Kasus tersebut terungkap pada April 2026 setelah korban yang berusia 20 tahun menceritakan peristiwa yang dialaminya kepada sang ibu. Informasi itu kemudian diteruskan kepada perangkat desa yang selanjutnya berkoordinasi dengan personel Satreskrim Polres Aceh Utara.
Mendapat laporan tersebut, penyidik bergerak cepat melakukan penyelidikan dan berhasil mengamankan tersangka pada hari yang sama.

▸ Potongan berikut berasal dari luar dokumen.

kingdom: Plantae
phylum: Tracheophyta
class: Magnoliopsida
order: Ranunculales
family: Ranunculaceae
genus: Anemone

Sejak saat itu, Satreskrim Polres Aceh Utara melakukan serangkaian proses penyidikan, mulai dari pemeriksaan korban, saksi-saksi, hingga tersangka serta pengumpulan alat bukti pendukung.
AKP Ibrahim menjelaskan, seluruh tahapan penyidikan telah dilaksanakan secara profesional hingga berkas perkara dinyatakan lengkap oleh Jaksa Penuntut Umum.
Dalam perkara ini, tersangka dijerat dengan Pasal 49 huruf a dan b juncto Pasal 47 huruf a dan b Qanun Aceh Nomor 12 Tahun 2025 tentang Perubahan atas Qanun Aceh Nomor 6 Tahun 2014 tentang Hukum Jinayat.
“Tersangka terancam uqubat cambuk paling sedikit 167 kali dan paling banyak 192 kali, serta pidana penjara paling singkat 167 bulan dan paling lama 192 bulan,” jelasnya.
Kasat Reskrim juga mengajak masyarakat untuk tidak ragu melaporkan setiap dugaan tindak kekerasan seksual kepada aparat penegak hukum agar dapat segera ditindaklanjuti dan memberikan perlindungan bagi korban.